Magistrats victimes : Les avocats protestent fermement

Le président du Conseil national des barreaux (CNB) Pascal Eydoux demande à être reçu par le garde des sceaux Jean-Jacques Urvoas pour lui faire part « des protestations fermes de la profession » et lui dire tout le mal qu’il pense du rapport diffusé mardi concernant la protection des magistrats.
Réunie en assemblée générale hier et aujourd’hui, l’instance représentative de la profession d’avocat semble consternée par un rapport, dont LexTimes.fr s’était fait l’écho, qui « croit pouvoir relever la montée en puissance de tentatives de déstabilisation émanant de la défense » et l’adoption par les avocats d’une défense « beaucoup plus agressive avec l’institution judiciaire, dans un but évident de perturber le cours normal de la justice ».
Trop c’est trop et le CNB dit ne pouvoir « admettre » que ce rapport fasse état de « stratégies de tension » qui se diffuseraient « désormais largement, y compris dans des barreaux qui n’étaient pas adeptes d’une défense de rupture, sous l’influence, d’une part, de quelques cabinets qui interviennent sur l’ensemble du territoire national et, d’autre part, d’une nouvelle génération d’avocats qui n’hésitent plus à s’attaquer directement aux magistrats » et crie à la stigmatisation et à la diffamation de toute une profession.
Ce rapport n’est pas « objectif », selon cette délibération adoptée hier à l’unanimité par l’assemblée générale du CNB, en ce qu’il dénonce des avocats trop spécialisés « lorsqu’ils interviennent en défense » et trop peu spécialisés « lorsqu’ils assistent un magistrat dans le cadre du dispositif de la protection statutaire ». Une contradiction majeure qui fait bien peu de cas de la liberté d’action et d’expression de l’avocat consacrée, rappelle la rue de Londres, par les textes internationaux et européens.
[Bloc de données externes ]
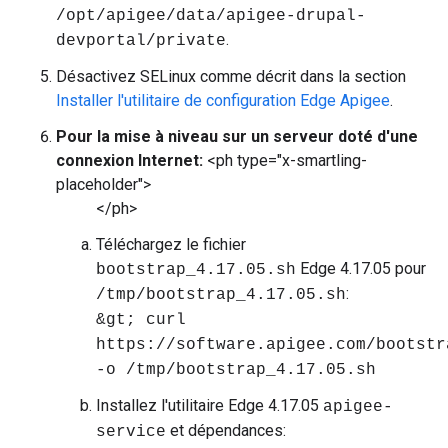
/opt/apigee/data/apigee-drupal-
.
devportal/private
Désactivez SELinux comme décrit dans la section
Installer l'utilitaire de configuration Edge Apigee
.
Pour la mise à niveau sur un serveur doté d'une
connexion Internet:
<ph type="x-smartling-
placeholder">
</ph>
Téléchargez le fichier
Edge 4.17.05 pour
bootstrap_4.17.05.sh
:
/tmp/bootstrap_4.17.05.sh
&gt; curl
https://software.apigee.com/bootstr
-o /tmp/bootstrap_4.17.05.sh
Installez l'utilitaire Edge 4.17.05
apigee-
et dépendances:
service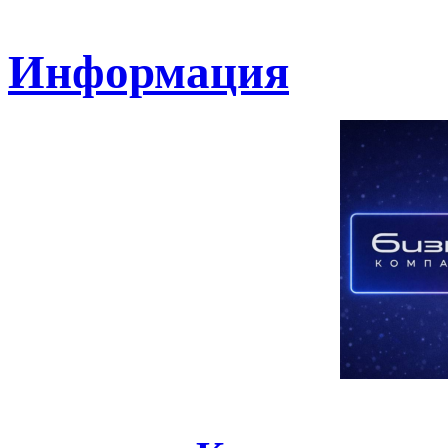
Информация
La Cour européenne des droits de l’homme ayant eu l’occasion, à plusieurs reprises, de juger que les avocats occupent « une position centrale dans l’administration de la justice en leur qualité d’intermédiaires entre les justiciables et les tribunaux […] à ce titre, ils jouent un rôle clé pour assurer la confiance du public dans l’action des tribunaux, dont la mission est fondamentale dans une démocratie et un État de droit »
Soumis à une stricte déontologie dont le respect est sanctionné par les conseils de discipline sous le contrôle des cours d’appel et de la cour de cassation, ces attaques contre toute une profession par trois directions du ministère de justice sont assez incompréhensibles mais le dialogue n’est pas rompu et il faut, concède le CNB, évoquer « les comportements susceptibles de caractériser, de part et d’autre, des manquements aux principes déontologiques et d’y apporter une réponse appropriée » avant d’annoncer qu’il va rencontrer le garde des sceaux pour lui faire part « des protestations fermes de la profession et lui rappeler que toute mise en œuvre de mesures de bonne conduite réciproque doit procéder d’une concertation constructive et respectueuse ».
Mesures, est-il précisé, qui ne peuvent être que « proportionnées et conformes aux principes de liberté et d’indépendance » dont doivent jouir les avocats dans l’exercice de leur ministère.
Dans un communiqué diffiusé lundi 4 juillet, le barreau de Paris se dit « scandalisé par l'image que donne ce rapport de[s] avocats [... qui y sont] présentés comme des menaces pour les magistrats ». Affirmation sans fondement, sans preuve, sans témoignage, pour le premier barreau de France qui, s'il admet que « des menaces pèsent effectivement quotidiennement sur l'ensemble de la famille judiciaire [...] de nombreux avocats sont également victimes d'intimidations, verbales voire physiques », ce groupe de travail fait « manifestement le choix irresponsable de la division, montant les magistrats contre les avocats ».